The visual media has reduced the massive electoral exercise into a spectator sport. With the upcoming Lok Sabha elections in mind, it billed the recent four-state Assembly elections as the semi-final, giving them the air of a football game. Since it has fallen for the Bharatiya Janata Party's ploy of casting the polls in the form of a presidential contest between Narendra Modi and Rahul Gandhi, the final may well turn out to be a mini-screen boxing bout.
Since conditions in the rest of the country differ vastly from those in these four states, it is risky to draw nationally valid conclusions from so-called semi-final.
Yet if one goes beyond the instant analyses provided by the channels, which were generally marked by professional deficiency and political bankruptcy, it is possible to detect changes in the political scenario which hold some lessons beyond what they found.
All the four states have been battlegrounds where the Congress and the BJP were in direct confrontation in successive elections. Delhi was with the Congress for 15 years at a stretch, and Madhya Pradesh and Chhattisgarh with the BJP for 10 years. Rajasthan regularly changed hands.
This time Delhi abandoned the Congress but did not end up in the BJP's hands as the newly formed Aam Admi Party threw the spanner in the Congress-BJP works. While both MP and Chhattisgarh opted to stay with the BJP for five more years, Rajasthan stuck to the pattern of alternating between the Congress and the BJP.
The change in Rajasthan was brought about by a drop of three percentage points in the Congress's vote share and a 12 percentage point rise in the BJP's. Beating the hyped anti-incumbency factor, the BJP boosted its vote share in MP by eight percentage points. The Congress, too, raised its vote share in the state by about four percentage points, which means the BJP did not gain at its expense. In Chhattisgarh, too, both the BJP and the Congress raised their vote share by two percentage points each.
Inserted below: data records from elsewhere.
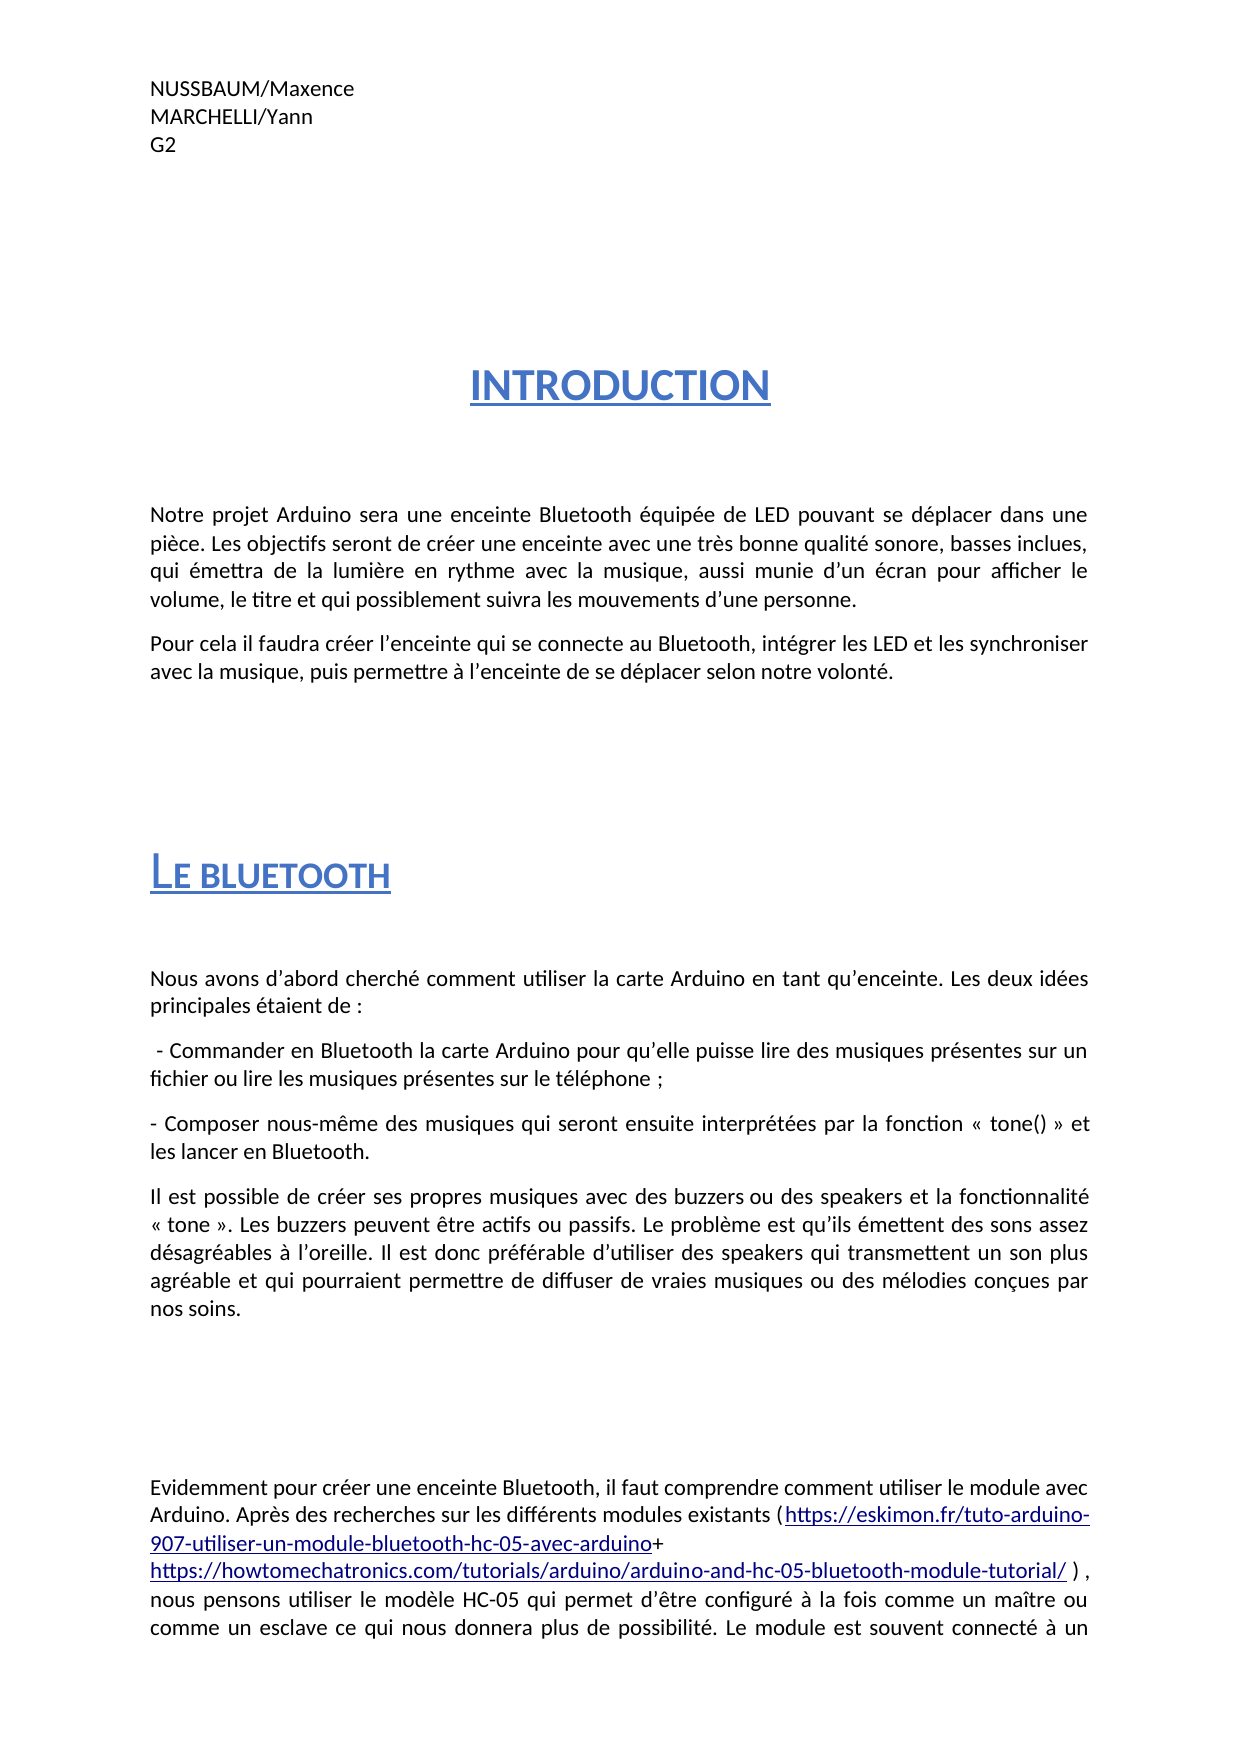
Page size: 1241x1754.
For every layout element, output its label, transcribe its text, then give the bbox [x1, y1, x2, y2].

text Nous avons d’abord cherché comment utiliser la carte Arduino en tant qu’enceinte. Les deux idées principales étaient de : [150, 964, 1090, 1020]
text Il est possible de créer ses propres musiques avec des buzzers ou des speakers et la fonctionnalité « tone ». Les buzzers peuvent être actifs ou passifs. Le problème est qu’ils émettent des sons assez désagréables à l’oreille. Il est donc préférable d’utiliser des speakers qui transmettent un son plus agréable et qui pourraient permettre de diffuser de vraies musiques ou des mélodies conçues par nos soins. [150, 1182, 1090, 1322]
text Evidemment pour créer une enceinte Bluetooth, il faut comprendre comment utiliser le module avec Arduino. Après des recherches sur les différents modules existants (https://eskimon.fr/tuto-arduino-907-utiliser-un-module-bluetooth-hc-05-avec-arduino+ https://howtomechatronics.com/tutorials/arduino/arduino-and-hc-05-bluetooth-module-tutorial/ ) , nous pensons utiliser le modèle HC-05 qui permet d’être configuré à la fois comme un maître ou comme un esclave ce qui nous donnera plus de possibilité. Le module est souvent connecté à un [150, 1473, 1090, 1641]
text Notre projet Arduino sera une enceinte Bluetooth équipée de LED pouvant se déplacer dans une pièce. Les objectifs seront de créer une enceinte avec une très bonne qualité sonore, basses inclues, qui émettra de la lumière en rythme avec la musique, aussi munie d’un écran pour afficher le volume, le titre et qui possiblement suivra les mouvements d’une personne. [150, 501, 1090, 613]
text Pour cela il faudra créer l’enceinte qui se connecte au Bluetooth, intégrer les LED et les synchroniser avec la musique, puis permettre à l’enceinte de se déplacer selon notre volonté. [150, 629, 1090, 685]
text LE BLUETOOTH [150, 836, 1090, 902]
text - Composer nous-même des musiques qui seront ensuite interprétées par la fonction « tone() » et les lancer en Bluetooth. [150, 1109, 1090, 1165]
text - Commander en Bluetooth la carte Arduino pour qu’elle puisse lire des musiques présentes sur un fichier ou lire les musiques présentes sur le téléphone ; [150, 1036, 1090, 1092]
text INTRODUCTION [150, 355, 1090, 411]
In Delhi, there was a dramatic change in the Congress party's fortune. It suffered a massive fall of 15 percentage points in its vote share. The BJP too lost votes, its share slipping three percentage points. The AAP, on its debut, claimed an impressive 30 percent of vote share.
In all the states, the vote share of the small players dwindled. The chief sufferer was the Bahujan Samaj Party, which had shown signs of growth in earlier elections. This is a development that strengthens the trend towards a two-party system which was in evidence in the Hindi states where the Congress and the BJP are in direct confrontation.
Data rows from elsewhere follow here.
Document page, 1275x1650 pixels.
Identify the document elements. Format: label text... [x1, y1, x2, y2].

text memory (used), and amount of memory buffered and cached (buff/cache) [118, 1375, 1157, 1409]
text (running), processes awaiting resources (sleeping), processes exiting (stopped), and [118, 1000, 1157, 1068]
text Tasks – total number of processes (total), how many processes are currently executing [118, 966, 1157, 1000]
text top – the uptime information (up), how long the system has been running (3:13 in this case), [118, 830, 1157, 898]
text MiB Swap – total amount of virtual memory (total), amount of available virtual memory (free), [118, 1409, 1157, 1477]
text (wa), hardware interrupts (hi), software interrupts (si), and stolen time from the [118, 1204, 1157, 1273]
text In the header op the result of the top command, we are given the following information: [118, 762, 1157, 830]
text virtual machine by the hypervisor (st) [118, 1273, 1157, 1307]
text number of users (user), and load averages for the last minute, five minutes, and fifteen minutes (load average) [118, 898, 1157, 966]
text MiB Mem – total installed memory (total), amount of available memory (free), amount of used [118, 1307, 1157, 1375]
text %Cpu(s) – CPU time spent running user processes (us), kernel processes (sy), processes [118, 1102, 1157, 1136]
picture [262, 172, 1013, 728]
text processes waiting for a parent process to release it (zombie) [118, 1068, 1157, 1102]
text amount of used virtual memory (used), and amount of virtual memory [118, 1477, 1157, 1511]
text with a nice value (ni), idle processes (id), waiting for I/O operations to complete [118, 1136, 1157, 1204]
For the present the AAP has altered the Delhi scenario by upsetting the emergent two-party system involving the Congress and the BJP. It is too early to say whether it will evolve into a multi-party state, like, say Uttar Pradesh, or return to the old pattern.
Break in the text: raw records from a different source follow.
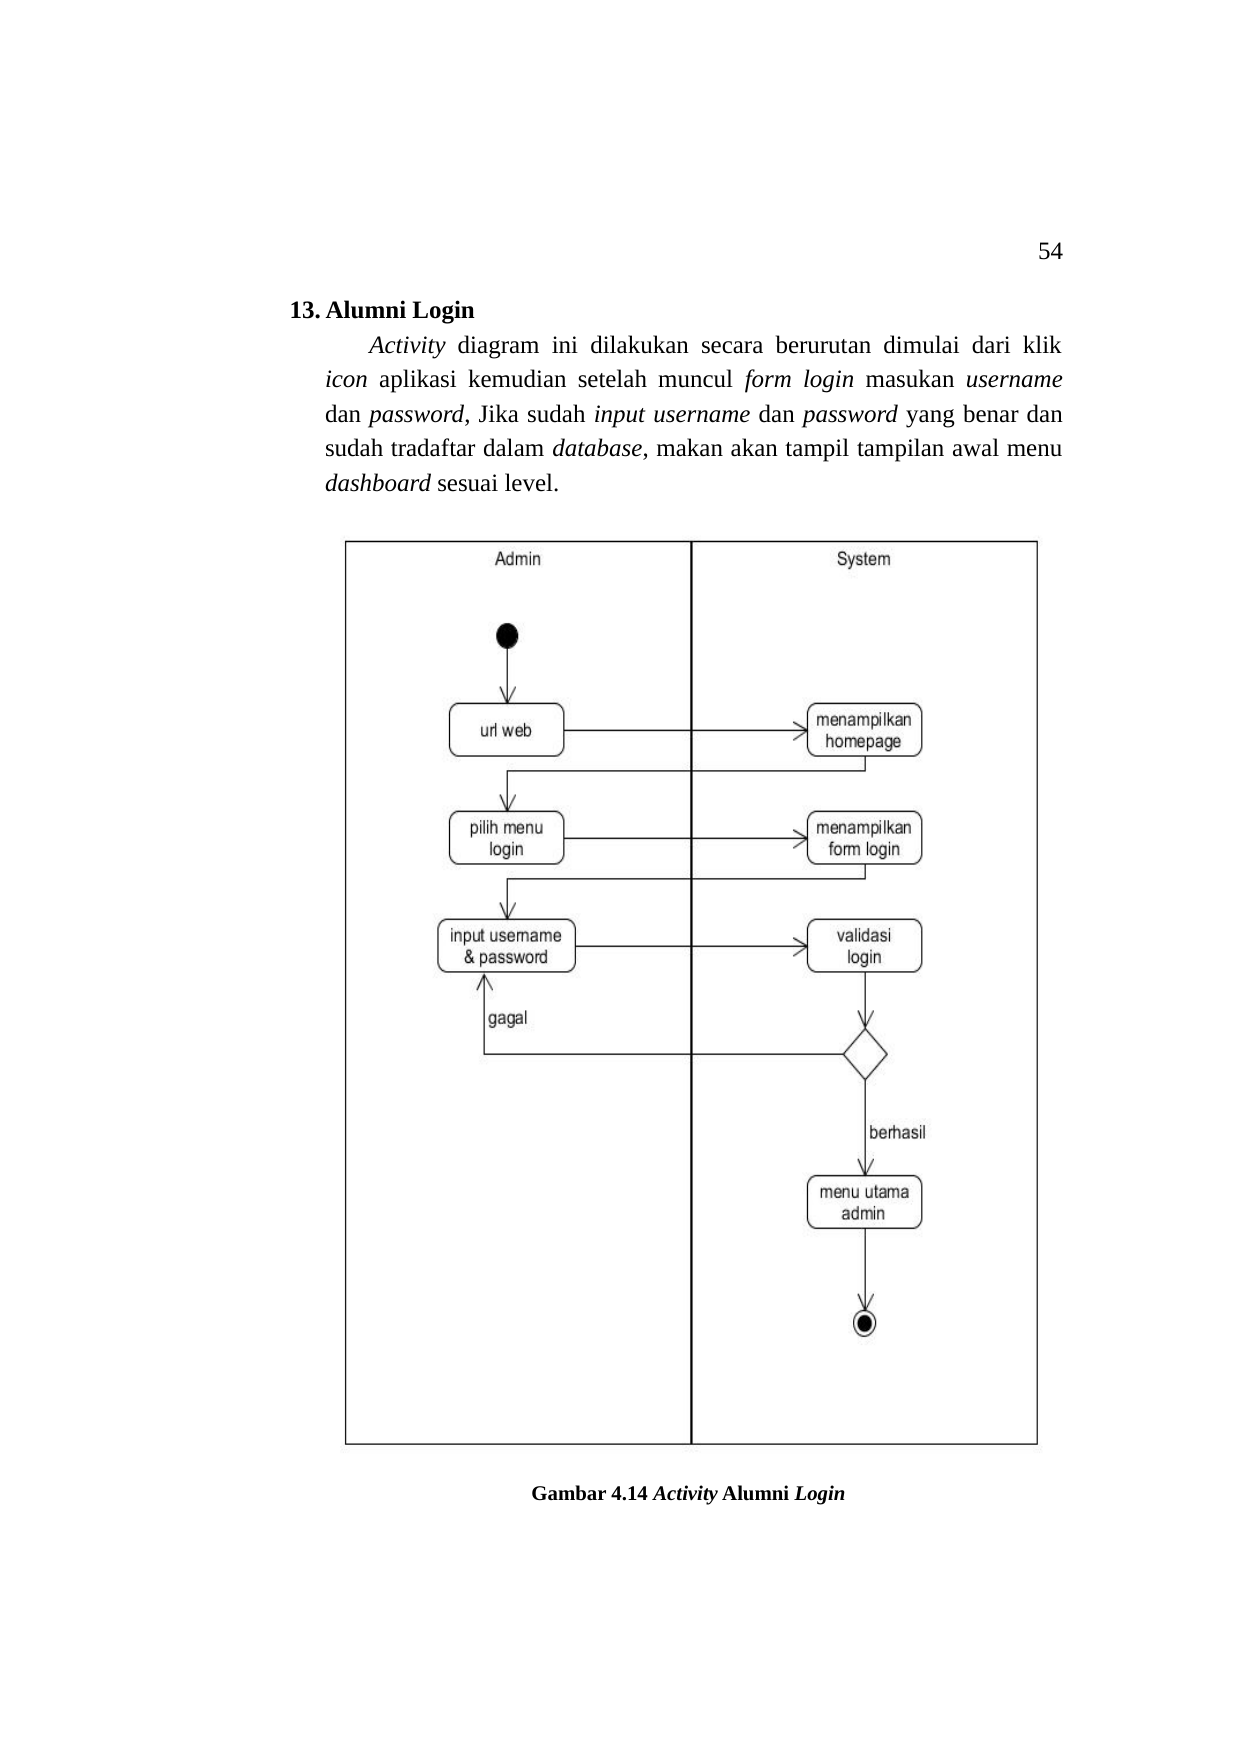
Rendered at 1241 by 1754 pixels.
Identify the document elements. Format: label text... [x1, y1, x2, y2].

text 13. Alumni Login [289, 295, 1063, 324]
text Gambar 4.14 Activity Alumni Login [322, 1472, 1060, 1505]
picture [322, 514, 1061, 1472]
text Activity diagram ini dilakukan secara berurutan dimulai dari klik icon aplikasi kemudian setelah muncul form login masukan username dan password, Jika sudah input username dan password yang benar dan sudah tradaftar dalam database, makan akan tampil tampilan awal menu dashboard sesuai level. [325, 330, 1063, 496]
The AAP's performance is not unprecedented as excited young television anchors tried to project. In the 1980s, in Andhra Pradesh, the Telugu Desam Party founded by N.T. Rama Rao had made an even more spectacular performance. It not only stormed into power within nine months of its formation but went on to become the main opposition in the Lok Sabha on the strength of its 33 seats from the state.
A widely circulated newspaper had a big role in the TDP's stunning electoral debut. In this respect, a vague parallel can be drawn between the TDP and the AAP. Part of the credit for the AAP's impressive showing belongs to the channels which had boosted Anna Hazare's Jan Lokpal movement, which provided Arvind Kejriwal with the momentum to launch the AAP.
In some respects Delhi is a microcosm of India. But it is by no means typical of India. It is almost entirely urban. Only 2.50 percent of the state's population is classified as rural. No state or city, barring perhaps Mumbai, is under as much bombardment by television as Delhi is. Therefore, the chances of replication of the Delhi experiment nationally are not very bright.
There is, however, no denying that the AAP's emergence has created a new situation. Its campaign against corruption has evoked a good response in towns and cities across the country. This poses a problem mainly for the Congress and the United Progressive Alliance, which are facing graft charges, but, as the Delhi voting figures indicate, the BJP too is not immune from its effect.
The media assessment of Narendra Modi's contribution to the BJP's electoral performance deserves a close look. Its vote share gain of 12 percentage points in Rajasthan and eight percentage points in MP are above the normal range of swing in states where the two-party system has emerged. It can, therefore, be attributed to the Modi effect. Inasmuch as it did not manifest itself in Delhi, as evidenced by the drop in the party's vote share in that state, the assumption that Modi has a tremendous appeal among urban youth is open to question.